Limerick Chamber boss says planning delay on JP McManus-backed rugby museum is 'unacceptable'

Nick Rabbitts


Nick Rabbitts


Limerick Chamber boss says planning delay on JP McManus-backed rugby museum is 'unacceptable'

An impression of the proposed International Rugby Museum

THE latest planning delay to a €10m rugby museum in the city centre is “unacceptable,” the Chamber chief executive has said.

Dee Ry​an, who heads up Limerick’s top representative buisess organisation, has said given the “transformational” impact the JP McManus-backed project could have in the city, it should be prioritised.

“This latest planning delay for the International Rugby Experience is a blow.
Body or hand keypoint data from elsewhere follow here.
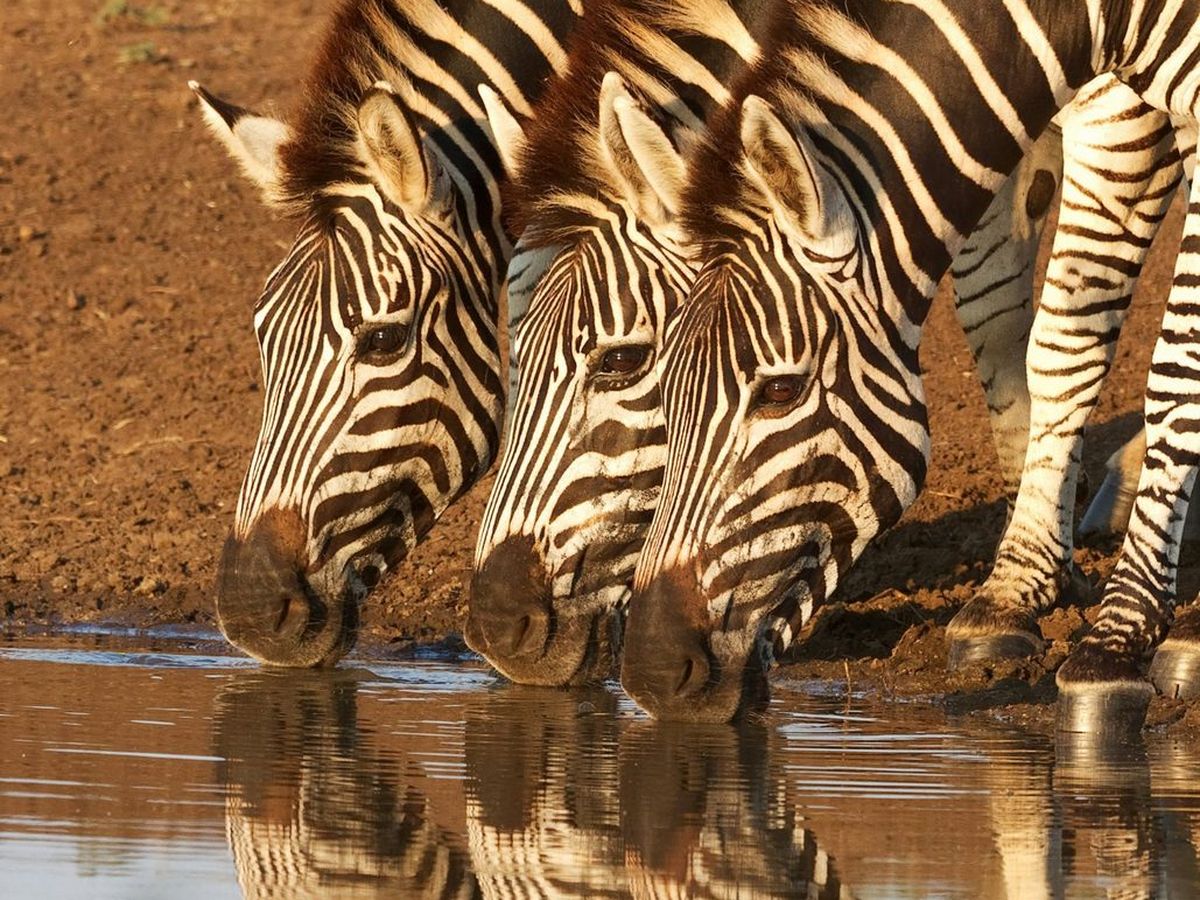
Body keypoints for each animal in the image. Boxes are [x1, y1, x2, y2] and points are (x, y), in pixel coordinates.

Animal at [619, 0, 1200, 728]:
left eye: (781, 390)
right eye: (659, 384)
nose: (651, 671)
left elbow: (1173, 362)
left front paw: (1115, 641)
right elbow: (1061, 339)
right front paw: (1016, 597)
Limerick city centre has been crying out for a transformational investment like this for decades.  Together with the €9m spending planned by Limerick City and County Council for the revitalisation of O’Connell Street, this world class project will be a game changer in the city centre,” Ms Ryan said.

The reason it is before An Bord Pleanala is due to An Taisce, which believes the development as proposed would undermine the Georgian heritage in the area, which has a legal status needing to be protected.

While highlighting many positive arguments for locating the museum in the city centre, the appeal stated that the buildings chosen for demolition are “key elements in an historic streetscape, the most extensive of its type outside Dublin”.​

It is for this reason that An Bord Pleanala had written to interested parties, saying that it was unable ​to meet its decision deadline of September 11 last.

Ms Ryan ​said: “I accept that the proposed development, which is located opposite the contemporary AIB bank on O’Connell street, is taking place in an area of architectural interest but these are not protected structures,” she said, “A protected structure is a building that a planning authority considers to be of special interest and this building has no such designation.”

“In that context, it is unacceptable that an appeal on these grounds would, summarily, be able to hold up the project, or worse,” she concluded.